The orchestra, loud in wishing to know “who’s dat knocking at de door?” and Master Tom, deep in the bill, with Mr. Rat, who is there described as a “scamp”—an unknown term to Tom, for he asked its meaning; observing that Uncle Brick said Captain de Camp was a scamp. This question remained unanswered; for no one heard it except the Captain, who felt a great itching to pull a young monkey’s ears, but did not. The cat (a sort of Puss in Boots, with a short stick and strip of paper) entering, to catch the rat, is worried by the dog; who is tossed by a cow with a very crumpled horn; who was milked by a maid said to be very forlorn; who is kissed by a sweet-looking beggar, all tattered and torn—the loving pair being likened to Jemima and Latimer, by Master Tom, causing his sister’s face to redden as a furnace, that heightened the more it was fanned; and when the priest, all shaven and shorn (whom Tom called the Rev.

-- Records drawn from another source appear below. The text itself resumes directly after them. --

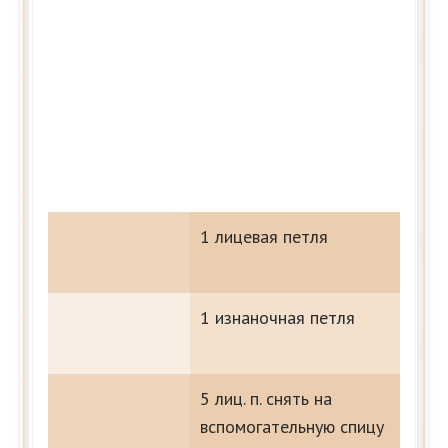
1 лицевая петля
1 изнаночная петля
5 лиц. п. снять на
вспомогательную спицу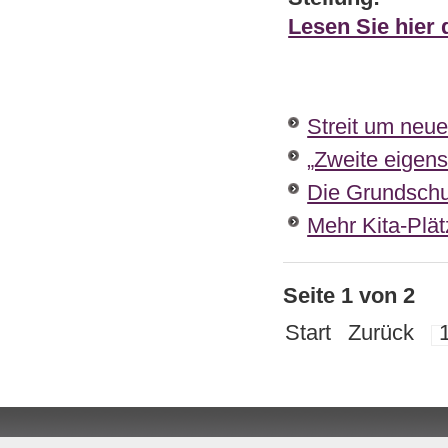
Lesen Sie hier
Streit um neue
„Zweite eigens
Die Grundschul
Mehr Kita-Plät
Seite 1 von 2
Start
Zurück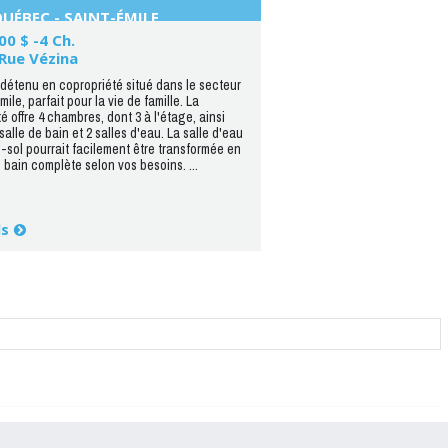
UÉBEC - SAINT-ÉMILE
00 $ -4 Ch.
Rue Vézina
détenu en copropriété situé dans le secteur
ile, parfait pour la vie de famille. La
é offre 4 chambres, dont 3 à l'étage, ainsi
alle de bain et 2 salles d'eau. La salle d'eau
-sol pourrait facilement être transformée en
e bain complète selon vos besoins. ...
ls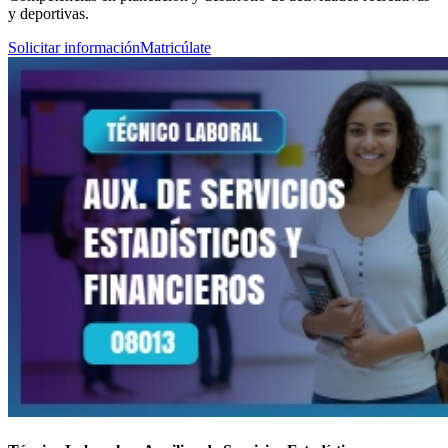
y deportivas.
Solicitar información
Matricúlate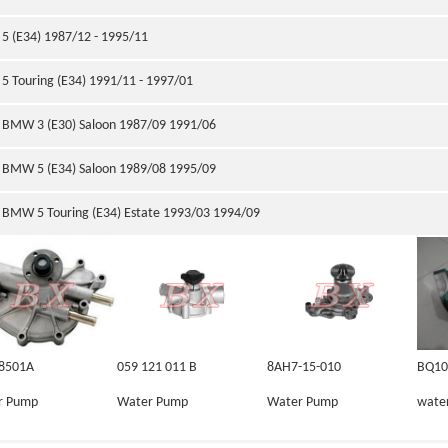
5 (E34) 1987/12 - 1995/11
5 Touring (E34) 1991/11 - 1997/01
BMW 3 (E30) Saloon 1987/09 1991/06
BMW 5 (E34) Saloon 1989/08 1995/09
BMW 5 Touring (E34) Estate 1993/03 1994/09
-8501A
059 121 011 B
8AH7-15-010
BQ10
r Pump
Water Pump
Water Pump
wate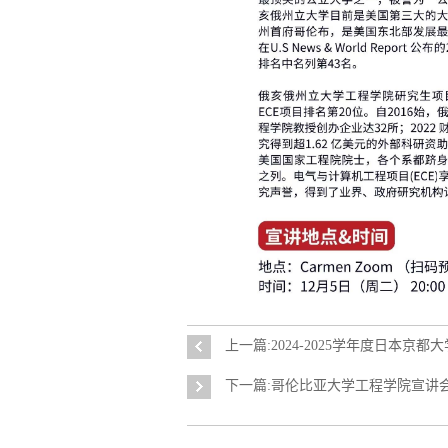
上一篇:2024-2025学年度日本京
下一篇:哥伦比亚大学工程学院宣讲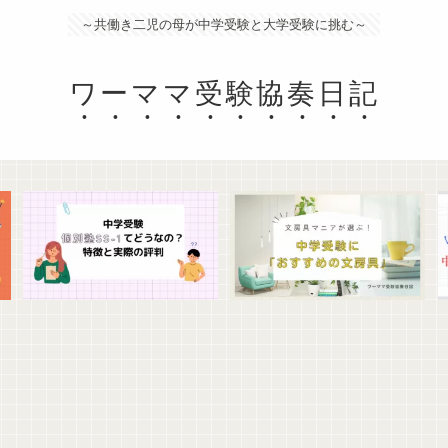
～共働き二児の母が中学受験と大学受験に挑む～
ワーママ受験協奏日記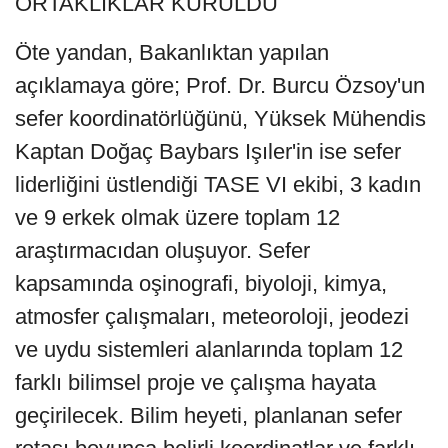
ORTAKLIKLAR KURULDU
Öte yandan, Bakanlıktan yapılan
açıklamaya göre; Prof. Dr. Burcu Özsoy'un
sefer koordinatörlüğünü, Yüksek Mühendis
Kaptan Doğaç Baybars Işıler'in ise sefer
liderliğini üstlendiği TASE VI ekibi, 3 kadın
ve 9 erkek olmak üzere toplam 12
araştırmacıdan oluşuyor. Sefer
kapsamında oşinografi, biyoloji, kimya,
atmosfer çalışmaları, meteoroloji, jeodezi
ve uydu sistemleri alanlarında toplam 12
farklı bilimsel proje ve çalışma hayata
geçirilecek. Bilim heyeti, planlanan sefer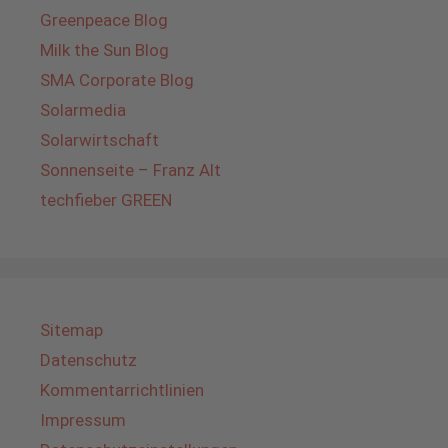
Greenpeace Blog
Milk the Sun Blog
SMA Corporate Blog
Solarmedia
Solarwirtschaft
Sonnenseite – Franz Alt
techfieber GREEN
Sitemap
Datenschutz
Kommentarrichtlinien
Impressum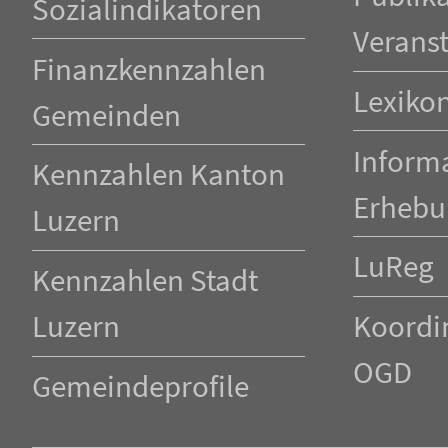
Sozialindikatoren
Verans
Finanzkennzahlen
Lexiko
Gemeinden
Inform
Kennzahlen Kanton
Erhebu
Luzern
LuReg
Kennzahlen Stadt
Luzern
Koordin
OGD
Gemeindeprofile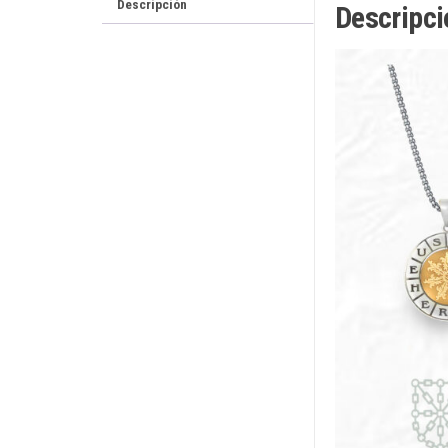
Descripción
Descripci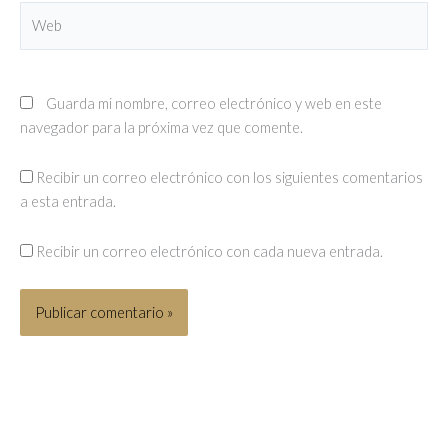
Web
Guarda mi nombre, correo electrónico y web en este
navegador para la próxima vez que comente.
Recibir un correo electrónico con los siguientes comentarios
a esta entrada.
Recibir un correo electrónico con cada nueva entrada.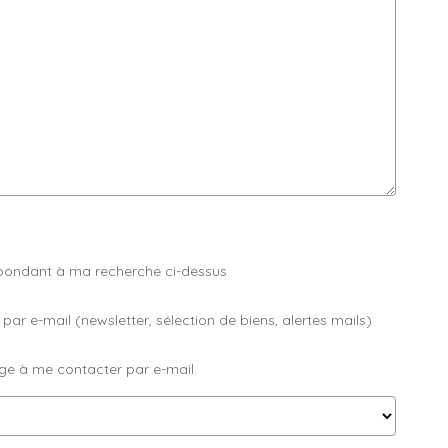
spondant à ma recherche ci-dessus
 e-mail (newsletter, sélection de biens, alertes mails)
ge à me contacter par e-mail.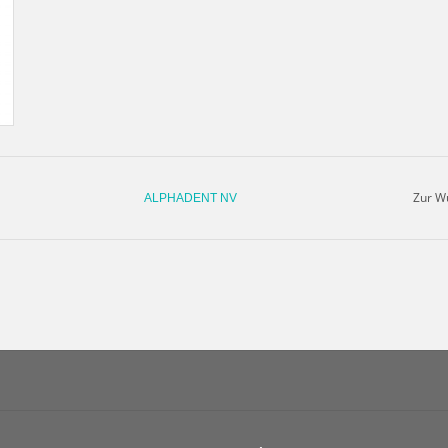
Zur W
ALPHADENT NV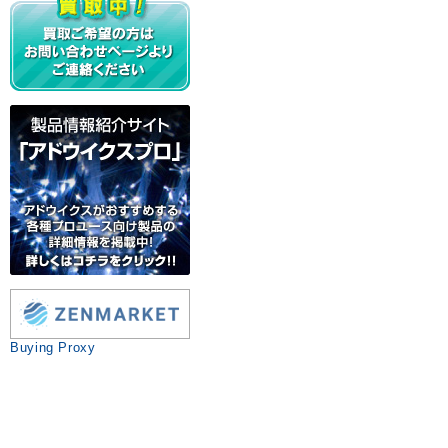
Buying Proxy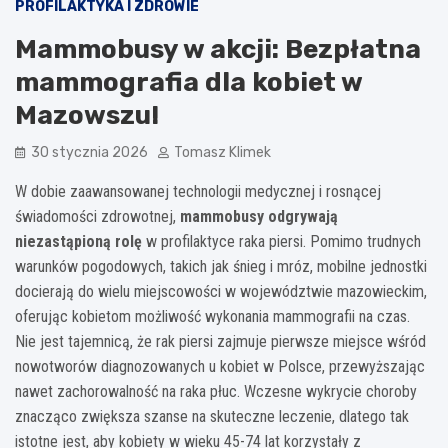
PROFILAKTYKA I ZDROWIE
Mammobusy w akcji: Bezpłatna
mammografia dla kobiet w
Mazowszu!
30 stycznia 2026
Tomasz Klimek
W dobie zaawansowanej technologii medycznej i rosnącej
świadomości zdrowotnej,
mammobusy odgrywają
niezastąpioną rolę
w profilaktyce raka piersi. Pomimo trudnych
warunków pogodowych, takich jak śnieg i mróz, mobilne jednostki
docierają do wielu miejscowości w województwie mazowieckim,
oferując kobietom możliwość wykonania mammografii na czas.
Nie jest tajemnicą, że rak piersi zajmuje pierwsze miejsce wśród
nowotworów diagnozowanych u kobiet w Polsce, przewyższając
nawet zachorowalność na raka płuc. Wczesne wykrycie choroby
znacząco zwiększa szanse na skuteczne leczenie, dlatego tak
istotne jest, aby kobiety w wieku 45-74 lat korzystały z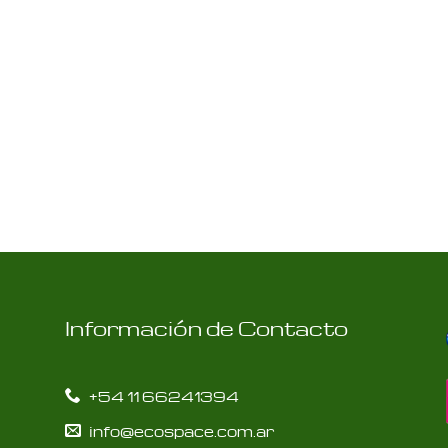
Información de Contacto
+54 11 66241394
info@ecospace.com.ar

Loyalla à Becket), commenced marrying the couple, then Miss Jemima entertained serious notions of fainting; and, probably, would, had not the solemnization of matrimony been violated by the priest, who shed his sack-cloth surplice, vaulting over the rails of the altar, between the astonished couple, leaving that sanctuary to change into a match maker’s—appearing, himself,

a perfect clown, stating that sublime, veritable, truth—“here we are again!”—working his geometric, chromatic, physiognomy into endless contortions, extending his arms like the sails of contrary windmills, twiddling his legs like a fly,—and when called upon, by unearthly voices, for “Tippytiwitchet,” appears so scared that he tumbles through the big drum, to oblige them with the song from the slips; instantly afterwards presenting himself upon the stage, dilating his spotted inexpressibles, until they put him in mind of a friend, Pantaloon, that, by a curious coincidence, resides at a tailor’s, in the back-ground, having just completed a patch-work skin, for Harlequin; who, the instant he is fitted, flies through the panel of a door, inscribed “cutting-out room,” into the next house, a florist’s, there to obtain his favourite flower, the Columbine, with whom he has a long dance in the centre of a very solitary street; whilst Clown and Pantaloon arrange a partnership concern, which they carry on in the middle of the road, in front of the shop, until Clown renders himself more plague than profit, by warming his partner’s lumbar region with a very red-hot goose, basting him with the sleeve-board, and sticking him to the road with wax—Clown dissolving partnership by walking off, in a new wrap-rascal, with the cash-box, that no one may rob them. The best things must come to an end!—and so does the Pantomime—with a gorgeous display of red fire, tinsel and gold, real water and the electric light—all chopped off in the middle by the descending curtain. The box-fronts have been enveloped in their night-gowns; the Columbine is clattering, in pattens,

to her lodgings;

the Harlequin has been bolted out, unable to vault through the fan-light; and the Clown is running in his painted face, having forgotten to wash it, for at home he left a dear wife seriously ill, to come and be funny in sadness.